GENETIC HITCHHIKING AND THE DYNAMIC BUILDUP OF GENOMIC DIVERGENCE DURING SPECIATION WITH GENE FLOW
Authored by Samuel M Flaxman, Jeffrey L Feder, Patrik Nosil
Date Published: 2013
DOI: 10.1111/evo.12055
Sponsors:
European Research Council (ERC)
United States Department of Agriculture (USDA)
United States National Science Foundation (NSF)
Platforms:
C
Model Documentation:
Other Narrative
Model Code URLs:
https://sourceforge.net/projects/bu2s/files/
Abstract
A major issue in evolutionary biology is explaining patterns of
differentiation observed in population genomic data, as divergence can
be due to both direct selection on a locus and genetic hitchhiking.
Divergence hitchhiking (DH) theory postulates that divergent selection
on a locus reduces gene flow at physically linked sites, facilitating
the formation of localized clusters of tightly linked, diverged loci.
----------
**Problems and tasks:**
(a) Please retype the stretch of the genetic hitchhiking abstract from "Divergence hitchhiking (DH)" through "linked, diverged loci.".
(b) Extend the genetic hitchhiking abstract, picking up after its last sentence.
The records after this point are separate from the genetic hitchhiking abstract.

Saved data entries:
----------
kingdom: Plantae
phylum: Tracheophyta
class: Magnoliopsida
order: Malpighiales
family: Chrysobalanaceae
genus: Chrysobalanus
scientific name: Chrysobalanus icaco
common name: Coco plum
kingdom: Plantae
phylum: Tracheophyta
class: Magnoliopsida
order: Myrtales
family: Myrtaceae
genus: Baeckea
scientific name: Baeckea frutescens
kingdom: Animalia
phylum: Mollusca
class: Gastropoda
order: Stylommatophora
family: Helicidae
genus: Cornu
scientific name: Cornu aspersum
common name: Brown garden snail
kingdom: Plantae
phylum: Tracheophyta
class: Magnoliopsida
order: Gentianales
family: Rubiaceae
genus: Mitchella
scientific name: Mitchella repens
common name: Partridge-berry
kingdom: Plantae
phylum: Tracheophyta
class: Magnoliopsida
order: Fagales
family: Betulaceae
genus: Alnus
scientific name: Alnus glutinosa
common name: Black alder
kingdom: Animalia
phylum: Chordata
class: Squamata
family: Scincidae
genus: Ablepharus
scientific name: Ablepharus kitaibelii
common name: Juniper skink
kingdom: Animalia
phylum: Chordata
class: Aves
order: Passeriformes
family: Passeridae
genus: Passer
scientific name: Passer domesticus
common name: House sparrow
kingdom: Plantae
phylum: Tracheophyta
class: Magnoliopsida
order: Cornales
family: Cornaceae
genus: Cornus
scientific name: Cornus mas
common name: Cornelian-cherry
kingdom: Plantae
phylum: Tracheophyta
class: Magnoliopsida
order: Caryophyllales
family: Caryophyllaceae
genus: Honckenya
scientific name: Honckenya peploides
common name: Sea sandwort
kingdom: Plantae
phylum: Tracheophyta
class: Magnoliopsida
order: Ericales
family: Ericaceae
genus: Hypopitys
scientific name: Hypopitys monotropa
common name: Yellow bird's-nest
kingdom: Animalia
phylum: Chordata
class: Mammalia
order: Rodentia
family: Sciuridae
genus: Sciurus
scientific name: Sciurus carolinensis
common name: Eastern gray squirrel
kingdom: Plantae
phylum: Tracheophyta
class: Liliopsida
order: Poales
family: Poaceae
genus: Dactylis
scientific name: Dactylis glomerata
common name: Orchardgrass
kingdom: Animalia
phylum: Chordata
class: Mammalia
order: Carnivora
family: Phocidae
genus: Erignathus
----------
**Answers given:**
(a)
Divergence hitchhiking (DH) theory postulates that divergent selection
on a locus reduces gene flow at physically linked sites, facilitating
the formation of localized clusters of tightly linked, diverged loci.

(b)
Genome hitchhiking (GH) theory emphasizes genome-wide effects of
divergent selection. Past theoretical investigations of DH and GH
focused on static snapshots of divergence. Here, we used simulations
assessing a variety of strengths of selection, migration rates, population sizes, and mutation rates to investigate the relative
importance of direct selection, GH, and DH in facilitating the dynamic
buildup of genomic divergence as speciation proceeds through time. When
divergently selected mutations were limiting, GH promoted divergence, but DH had little measurable effect. When populations were small and
divergently selected mutations were common, DH enhanced the accumulation
of weakly selected mutations, but this contributed little to
reproductive isolation. In general, GH promoted reproductive isolation
by reducing effective migration rates below that due to direct selection
alone, and was important for genome-wide congealing or coupling of
differentiation (F-ST) across loci as speciation progressed.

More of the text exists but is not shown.